# [Instructions to follow]
Scan the records below and report how many lines include the string "dataB"; the number alone will do.

*** Data ***

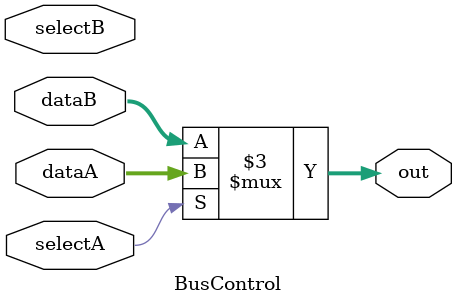
<source format=sv>
module BusControl(dataA, dataB, selectA, selectB, out);
	parameter size = 10;
	input [size-1:0]dataA, dataB;
	input selectA, selectB;
	output logic [size-1:0]out;
	
	always@(dataA, dataB, selectA, selectB) begin
		out = {(size) {1'bz}};
		if(selectA)
			out = dataA;
		else
			out = dataB;
	end
endmodule 
</source>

*** End of Data ***

# [Solution for this problem]
4